Fed Maintains Rates

Heading into this rate decision, I expected a hawkish hold. At this point in the cycle, any meeting that doesn’t have a hike is expected to have hawkish language. Probably in 2019 or 2020, the Fed will turn off the spigot of rate hikes, but not yet. As expected, we didn’t get a rate hike. The unexpected part, in my opinion, was the slightly dovish statement which tempers the chances of 4 rate hikes this year. The market had drifted in that hawkish direction because of the increased inflation pressures even though economic growth hasn’t been as high as expected. Fewer rate hikes could extend this business cycle into 2020 as the yield curve remains normal.

Specific Changes To The Fed Statement

Let’s review the changes made to the statement to determine if there were new changes to the FOMC’s guidance. The first change states jobs growth has been strong on average. The “on average” part was added. This reflects the recent lumpiness of the figure as there were only 103,000 jobs added in March which missed estimates for 185,000 jobs added. Essentially, the Fed has made the change to be more statistically accurate without changing the implications behind the statement.
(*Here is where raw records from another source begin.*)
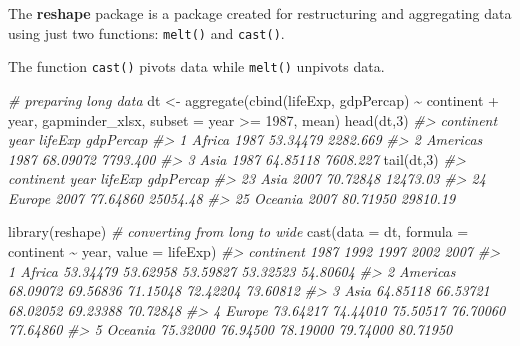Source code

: \documentclass[
]{book}
\newenvironment{Shaded}{\begin{snugshade}}{\end{snugshade}}
\newcommand{\AttributeTok}[1]{\textcolor[rgb]{0.77,0.63,0.00}{#1}}
\newcommand{\CommentTok}[1]{\textcolor[rgb]{0.56,0.35,0.01}{\textit{#1}}}
\newcommand{\DecValTok}[1]{\textcolor[rgb]{0.00,0.00,0.81}{#1}}
\newcommand{\FunctionTok}[1]{\textcolor[rgb]{0.00,0.00,0.00}{#1}}
\newcommand{\NormalTok}[1]{#1}
\newcommand{\OtherTok}[1]{\textcolor[rgb]{0.56,0.35,0.01}{#1}}
\newcommand{\SpecialCharTok}[1]{\textcolor[rgb]{0.00,0.00,0.00}{#1}}
\newcommand{\StringTok}[1]{\textcolor[rgb]{0.31,0.60,0.02}{#1}}
\begin{document}
The \textbf{reshape} package is a package created for restructuring and aggregating data using just two functions: \texttt{melt()} and \texttt{cast()}.

The function \texttt{cast()} pivots data while \texttt{melt()} unpivots data.

\begin{Shaded}
\begin{Highlighting}[]
\CommentTok{\# preparing long data}
\NormalTok{dt }\OtherTok{\textless{}{-}} \FunctionTok{aggregate}\NormalTok{(}\FunctionTok{cbind}\NormalTok{(lifeExp, gdpPercap) }\SpecialCharTok{\textasciitilde{}}\NormalTok{ continent }\SpecialCharTok{+}\NormalTok{ year, }
\NormalTok{                gapminder\_xlsx, }
                \AttributeTok{subset =}\NormalTok{ year }\SpecialCharTok{\textgreater{}=} \DecValTok{1987}\NormalTok{, }
\NormalTok{                mean)}
\FunctionTok{head}\NormalTok{(dt,}\DecValTok{3}\NormalTok{)}
\CommentTok{\#\textgreater{}   continent year  lifeExp gdpPercap}
\CommentTok{\#\textgreater{} 1    Africa 1987 53.34479  2282.669}
\CommentTok{\#\textgreater{} 2  Americas 1987 68.09072  7793.400}
\CommentTok{\#\textgreater{} 3      Asia 1987 64.85118  7608.227}
\FunctionTok{tail}\NormalTok{(dt,}\DecValTok{3}\NormalTok{)}
\CommentTok{\#\textgreater{}    continent year  lifeExp gdpPercap}
\CommentTok{\#\textgreater{} 23      Asia 2007 70.72848  12473.03}
\CommentTok{\#\textgreater{} 24    Europe 2007 77.64860  25054.48}
\CommentTok{\#\textgreater{} 25   Oceania 2007 80.71950  29810.19}

\FunctionTok{library}\NormalTok{(reshape)}
\CommentTok{\# converting from long to wide}
\FunctionTok{cast}\NormalTok{(}\AttributeTok{data =}\NormalTok{ dt, }
     \AttributeTok{formula =}\NormalTok{ continent }\SpecialCharTok{\textasciitilde{}}\NormalTok{ year, }
     \AttributeTok{value =} \StringTok{\textquotesingle{}lifeExp\textquotesingle{}}\NormalTok{)}
\CommentTok{\#\textgreater{}   continent     1987     1992     1997     2002     2007}
\CommentTok{\#\textgreater{} 1    Africa 53.34479 53.62958 53.59827 53.32523 54.80604}
\CommentTok{\#\textgreater{} 2  Americas 68.09072 69.56836 71.15048 72.42204 73.60812}
\CommentTok{\#\textgreater{} 3      Asia 64.85118 66.53721 68.02052 69.23388 70.72848}
\CommentTok{\#\textgreater{} 4    Europe 73.64217 74.44010 75.50517 76.70060 77.64860}
\CommentTok{\#\textgreater{} 5   Oceania 75.32000 76.94500 78.19000 79.74000 80.71950}
\end{Highlighting}
\end{Shaded}
\end{document}
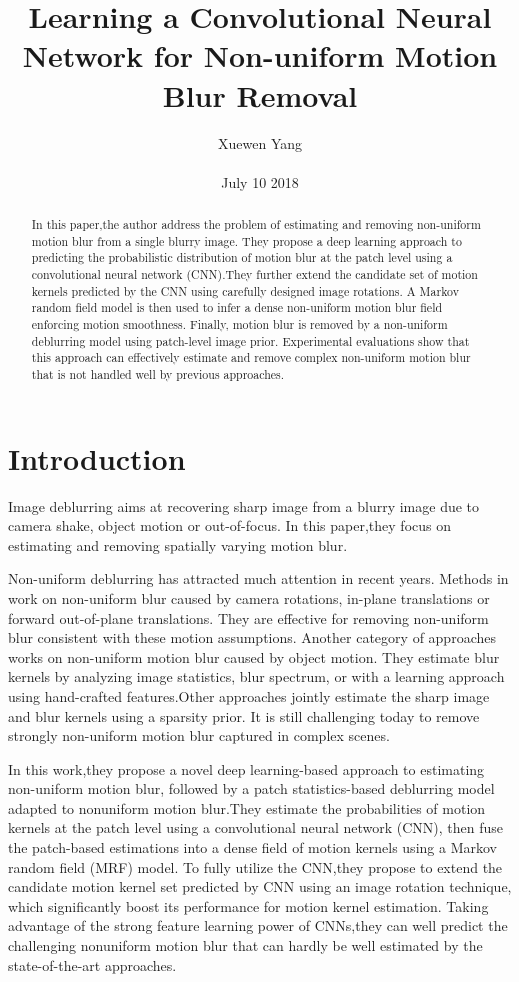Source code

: \documentclass[10pt,twocolumn,letterpaper]{article}
\author{Xuewen Yang\\\\
July 10 2018}
\title{Learning a Convolutional Neural Network for Non-uniform
Motion Blur Removal}
\begin{document}
\maketitle
\begin{abstract}
In this paper,the author address the problem of estimating and
removing non-uniform motion blur from a single blurry image.
They propose a deep learning approach to predicting
the probabilistic distribution of motion blur at the patch
level using a convolutional neural network (CNN).They further
extend the candidate set of motion kernels predicted
by the CNN using carefully designed image rotations. A
Markov random field model is then used to infer a dense
non-uniform motion blur field enforcing motion smoothness.
Finally, motion blur is removed by a non-uniform deblurring
model using patch-level image prior. Experimental
evaluations show that this approach can effectively estimate
and remove complex non-uniform motion blur that is not
handled well by previous approaches.
\end{abstract}
\section{Introduction}
Image deblurring\cite{Cho2007Removing} aims at
recovering sharp image from a blurry image due to camera
shake, object motion or out-of-focus. In this paper,they focus
on estimating and removing spatially varying motion blur.

Non-uniform deblurring has attracted much
attention in recent years. Methods in\cite{Gupta2010Single}\cite{Hirsch2011Fast} work
on non-uniform blur caused by camera rotations, in-plane
translations or forward out-of-plane translations. They are
effective for removing non-uniform blur consistent with
these motion assumptions. Another category of approaches
works on non-uniform motion blur caused by object motion.
They estimate blur kernels by analyzing image statistics, blur spectrum, or with a learning approach using
hand-crafted features\cite{Couzini2013Learning}.Other approaches
jointly estimate the sharp image and blur kernels using
a sparsity prior. It is still challenging today to remove
strongly non-uniform motion blur captured in complex
scenes.

In this work,they propose a novel deep learning-based approach
to estimating non-uniform motion blur, followed by a patch statistics-based deblurring model adapted to nonuniform
motion blur.They estimate the probabilities of motion
kernels at the patch level using a convolutional neural
network (CNN), then fuse the patch-based
estimations into a dense field of motion kernels using a
Markov random field (MRF) model. To fully utilize the
CNN,they propose to extend the candidate motion kernel
set predicted by CNN using an image rotation technique,
which significantly boost its performance for motion kernel
estimation. Taking advantage of the strong feature learning
power of CNNs,they can well predict the challenging nonuniform
motion blur that can hardly be well estimated by
the state-of-the-art approaches.
\end{document}
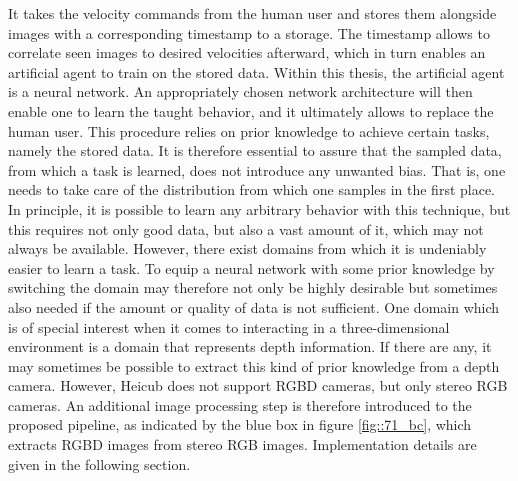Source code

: It takes the velocity commands from the human user and stores them alongside images with a corresponding timestamp to a storage. The timestamp allows to correlate seen images to desired velocities afterward, which in turn enables an artificial agent to train on the stored data. Within this thesis, the artificial agent is a neural network. An appropriately chosen network architecture will then enable one to learn the taught behavior, and it ultimately allows to replace the human user. This procedure relies on prior knowledge to achieve certain tasks, namely the stored data. It is therefore essential to assure that the sampled data, from which a task is learned, does not introduce any unwanted bias. That is, one needs to take care of the distribution from which one samples in the first place. In principle, it is possible to learn any arbitrary behavior with this technique, but this requires not only good data, but also a vast amount of it, which may not always be available. However, there exist domains from which it is undeniably easier to learn a task. To equip a neural network with some prior knowledge by switching the domain may therefore not only be highly desirable but sometimes also needed if the amount or quality of data is not sufficient. One domain which is of special interest when it comes to interacting in a three-dimensional environment is a domain that represents depth information. If there are any, it may sometimes be possible to extract this kind of prior knowledge from a depth camera. However, Heicub does not support RGBD cameras, but only stereo RGB cameras. An additional image processing step is therefore introduced to the proposed pipeline, as indicated by the blue box in figure \ref{fig::71_bc}, which extracts RGBD images from stereo RGB images. Implementation details are given in the following section.
\FloatBarrier
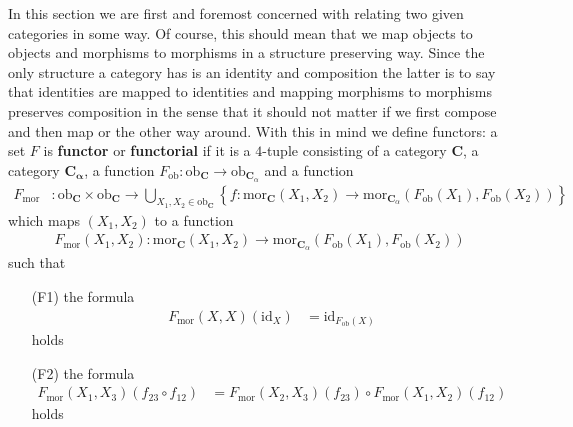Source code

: In this section we are first and foremost concerned with relating two given categories in some way. Of course, this should mean that we map objects to objects and morphisms to morphisms in a structure preserving way. Since the only structure a category has is an identity and composition the latter is to say that identities are mapped to identities and mapping morphisms to morphisms preserves composition in the sense that it should not matter if we first compose and then map or the other way around. With this in mind we define functors: a set $F$ is \textbf{functor} or \textbf{functorial} if it is a $4$-tuple consisting of a category $\mathbf{C}$, a category $\mathbf{C_{\alpha}}$, a function $F_{\mathrm{ob}} \colon \mathrm{ob}_{\mathbf{C}} \rightarrow \mathrm{ob}_{\mathbf{C}_{\alpha}}$ and a function
\begin{align*}
  F_{\mathrm{mor}}
  &\colon
  \mathrm{ob}_{\mathbf{C}}
  \times
  \mathrm{ob}_{\mathbf{C}}
  \rightarrow
  \bigcup_{X_{1},X_{2} \in \mathrm{ob}_{\mathbf{C}}}
  \left\lbrace
    f
    \colon
    \mathrm{mor}_{\mathbf{C}}(X_{1},X_{2})
    \rightarrow
    \mathrm{mor}_{\mathbf{C}_{\alpha}}
    (F_{\mathrm{ob}}(X_{1}),F_{\mathrm{ob}}(X_{2}))
  \right\rbrace
\end{align*}
which maps $(X_{1},X_{2})$ to a function
\begin{align*}
  F_{\mathrm{mor}}(X_{1},X_{2})
  \colon
  \mathrm{mor}_{\mathbf{C}}(X_{1},X_{2})
  \rightarrow
  \mathrm{mor}_{\mathbf{C}_{\alpha}}
  (F_{\mathrm{ob}}(X_{1}),F_{\mathrm{ob}}(X_{2}))
\end{align*}
such that
\begin{enumerate}
\item[(F1)]
the formula
\begin{align*}
  F_{\mathrm{mor}}(X,X)(\mathrm{id}_{X})
  &=
  \mathrm{id}_{F_{\mathrm{ob}}(X)}
\end{align*}
holds
\item[(F2)]
the formula
\begin{align*}
  F_{\mathrm{mor}}(X_{1},X_{3})(f_{23} \circ f_{12})
  &=
  F_{\mathrm{mor}}(X_{2},X_{3})(f_{23})
  \circ
  F_{\mathrm{mor}}(X_{1},X_{2})(f_{12})
\end{align*}  
holds
\end{enumerate}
The next change made is that the Fed thinks business fixed investment has continued to grow strongly. That’s a hawkish change since anything positive about the economy signals more rate hikes are possible. The S&P 500 firms reporting earnings seem to be suggesting they are plowing the capital they got from the tax cut into capex. That’s a great sign for improved business fixed investment growth for the rest of the year. On the negative side, the private nonresidential fixed investment grew 7.3% in Q1 2018. While that is reasonably strong, the Q4 growth rate was 7.7%. That doesn’t justify an upgrade in the evaluation of business investment growth.

The next change is the point that the core inflation has come close to the Fed’s target instead of staying below the target. This is simply pointing out the changes in the data. The Fed’s goal has basically been met for the time being. Investors need to realize that the core PCE has been above the Fed’s target this expansion, but it hasn’t stayed above or at the target for any sustainable time period in the past 9 years. Specifically, the core PCE growth stayed above 2% for 4 months in 2012. High inflation is actually a terrible thing so I wouldn’t be rooting for higher inflation if I was a bull. I won’t be worried about core PCE unless it hits 2.5% which is unlikely for the next few months.